Confidence in Government and Scientists

"The handling of BSE and the emergence of vCJD caused a massive loss of trust in Government institutions and in science in general" [Pennington, I p122]

7.20 Witnesses were concerned that the public had lost confidence in official pronouncements about infectious disease issues [Ghosh, Q342; Pennington, I p122]. This was probably a consequence of the BSE/vCJD outbreak and subsequently Foot and Mouth [Griffiths, II p91; UK Vaccine Industry Gp, II p235; Wyeth, I p175].

7.21 We were warned that a public lack of confidence could be exacerbated by Government or officials suggesting that there was no risk attached to something. This tactic was used in attempt to stem anxiety about the MMR vaccine and had failed [Ghosh, Q329, 334]. Nearly all human activity has an element of risk and the public understand this [Calman, Q345; Ghosh, Q342].

7.22 Witnesses suggest that scientists and other professionals rather than Government should communicate with the public about infectious disease [Calman, Ghosh, Q367]. Those people responsible for communicating should both be, and be viewed as, independent. It could also be useful to have a single authoritative source for information about infectious disease. The HPA may be the most suitable body to have responsibility for communicating with the public [Stewart P316; Troop, Q821].
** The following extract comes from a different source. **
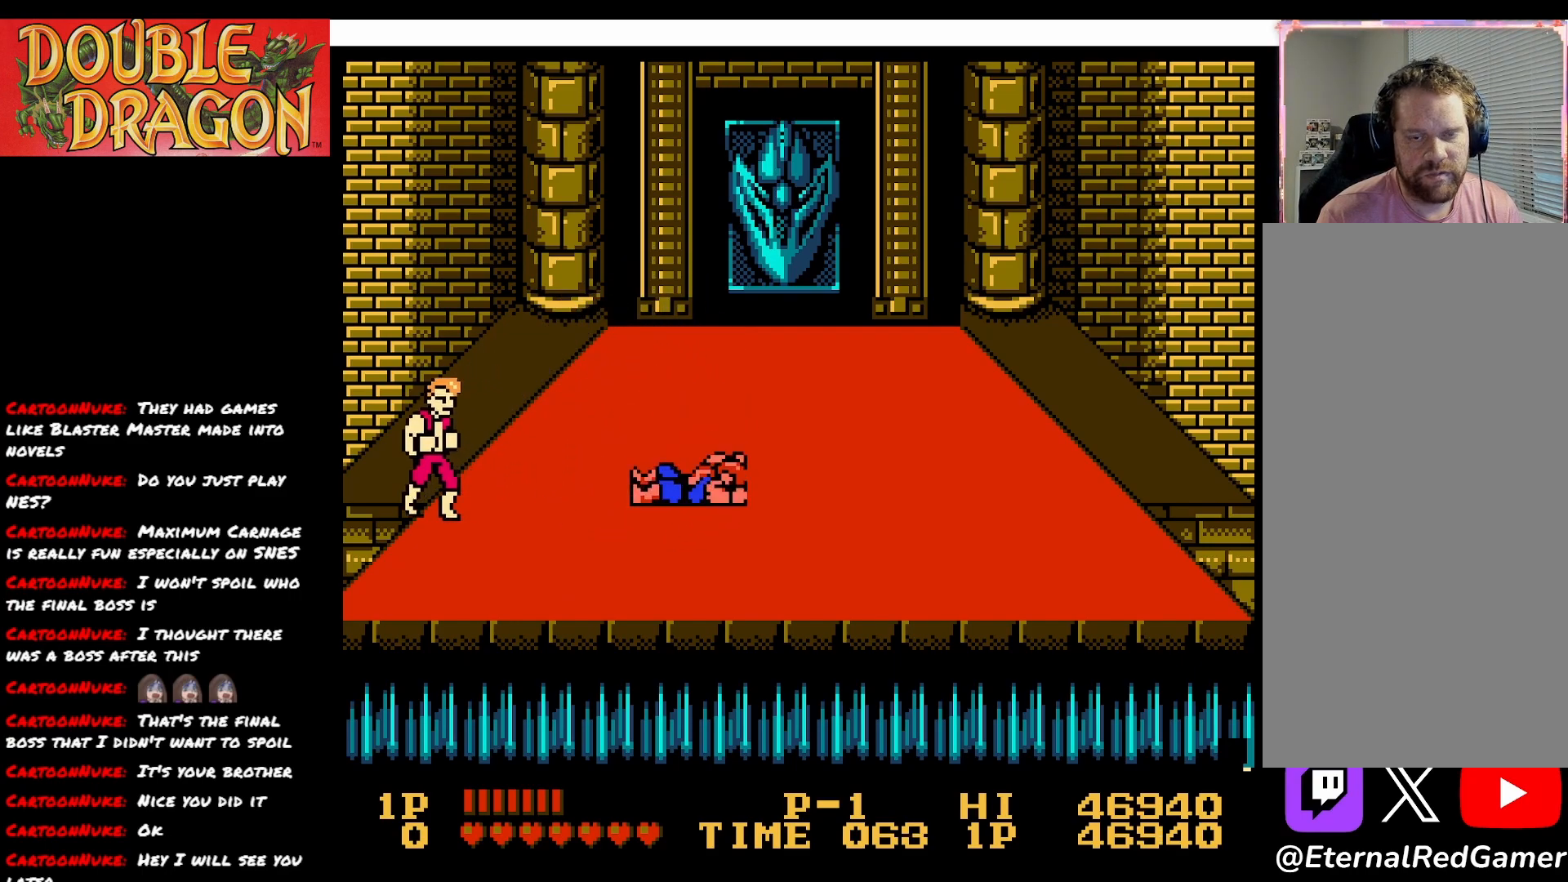
{"buttons": ["DPAD_LEFT"], "right_stick": "center", "events": [[16, "DPAD_LEFT", "down"], [100, "A", "up"], [167, "DPAD_LEFT", "up"], [267, "DPAD_DOWN", "down"], [484, "DPAD_DOWN", "up"], [484, "DPAD_LEFT", "down"]]}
7.23 We agree that the HPA should take the lead in public communication and we would agree with witnesses that the Food Standards Agency provides a useful example of how to communicate clearly without appearing to be controlled by Government or industry (but note The Guardian 23rd May) [Pennington, I p122; Sheffield City Council, I p151]. We recognise that the HPA is independent but expect it to develop and maintain its independence and we look forward to seeing it proactively communicating with the public and providing clear assessments of risk.

7.24 We recommend that the HPA, like the Food Standards Agency, should act, and should be seen to be acting, independently of Government.

The media

7.25 One of the most important aspects of public education and communication is improving communication between scientists and the media, an issue which we heard about in this inquiry but also explored in our report, Science and Society [Bryant, Q327; Ghosh Q357]. The role of the media in promoting health messages is considerable.

7.26 We heard that the media can do well at communicating concepts of risk and raising awareness about infectious disease: chlamydia was widely reported in women's magazines and it is thought that this led to significantly raised awareness. We note however that increased awareness has not yet resulted in a drop in infection rates [Beeching Q88]. A further suggestion was to use storylines in soap operas to promote particular issues [USA, II p385]. A more negative example of media power is their role in perpetuating wide-spread anxiety about the MMR vaccine.

7.27 It is increasingly being recognised by doctors that they should prepare for routine media communication and establish media contacts in order to quickly convey information when needed. However, we heard that a culture change is still required and the importance of communication needs to be further recognised [Bryant Q327].

7.28 Mr Pallab Ghosh, Science Correspondent for the BBC, praised the placing of clear accurate information on websites. However he warned that this is insufficient, as journalists want to put questions to people and to explore different angles of an event. Journalists need to be able to obtain information at all times, ideally from a spokesperson [Q368]. He suggested establishing more phone "hot-lines" in relevant press offices when there are episodes of intense media interest. Ideally the infectious disease community should provide a media-friendly, articulate and clear spokesperson, available at all times.

7.29 The mode of communication cannot only be one-way and we were interested to hear about the journalist fellowships run by the Centers for Disease Control and Prevention in Atlanta where journalists learn about issues related to infectious disease [USA, II p397].

7.30 We recommend that the HPA creates a post for a well-resourced infectious disease specialist to act as spokesperson and to lead on all aspects of communicating with the public including developing innovative methods of increasing awareness of infectious disease.